Bruckner's Symphony No 1

A fine start to the 'official' Bruckner canon from Georg Tintner

A fine start to the 'official' Bruckner canon from Georg Tintner

The Gramophone Choice

Coupled with Symphony 3 – Bewegt, quasi Andante (1876 version)

Royal Scottish National Orchestra / Georg Tintner

Naxos 8 554430 (76‘ · DDD). Buy from Amazon

Some of the outstanding performances in the late Georg Tintner’s Naxos Bruckner series have been of the early symphonies. ‘Your young men shall see visions,’ says the Prophet Joel. It has been Tintner’s skill to conjure vision by marrying sharpness of detail and youthful diction with a daring breadth of utterance. He did this in his recording of the Symphony No 3 and he does it again here in a fine account of the First recorded in Glasgow’s Henry Wood Hall with the RSNO at the top of its considerable form.

Timings of individual movements confirm a broad reading, as broad as Václav Neumann’s on his old Leipzig set. But where Neumann’s performance ended up sounding soulful and ponderous, Tintner’s is as fresh as could be. Bruckner called this a ‘cheeky little minx’ of a symphony. Tintner shows it to be that, and more. (Bruckner’s own generally unavailing pursuit of cheeky post-pubescent minxes clearly fed a rich and lively fantasy life which the symphony vividly charts. Or so Freudians might have us believe.)

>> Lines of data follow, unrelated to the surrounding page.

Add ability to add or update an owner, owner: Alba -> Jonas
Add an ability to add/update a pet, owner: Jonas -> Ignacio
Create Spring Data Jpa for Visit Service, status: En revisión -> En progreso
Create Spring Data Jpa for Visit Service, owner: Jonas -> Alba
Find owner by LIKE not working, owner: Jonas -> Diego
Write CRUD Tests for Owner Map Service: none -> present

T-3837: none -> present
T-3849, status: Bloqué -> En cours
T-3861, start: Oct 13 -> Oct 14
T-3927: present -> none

The announcement that this is the ‘world premiere recording’ of the ‘unrevised Linz version’ shouldn’t cause seasoned collectors to throw out cherished extant recordings of the 1866 ‘Linz’ (as opposed to 1890-91 ‘Vienna’) version. The emendations Bruckner made in 1877 to the 1866 text are fairly minor. The plainness of the orchestration at the very end of the symphony is absolutely right for a peroration that’s both prompt and ingenious. 

The fill-up is rather more intriguing textually. It’s the largely forgotten 1876 revision of the original 1873 version of the Adagio of the Third Symphony. The changes include a quicker tempo, a gentle elaboration of the violin figurations near the start, and a disastrous attempt to underpin the lead to the final climax with a new Tannhäuser-like violin accompaniment. Since this is funny in the wrong way, it could be said nicely to complement the main work on the disc which is funny (and fun) in all the right ways.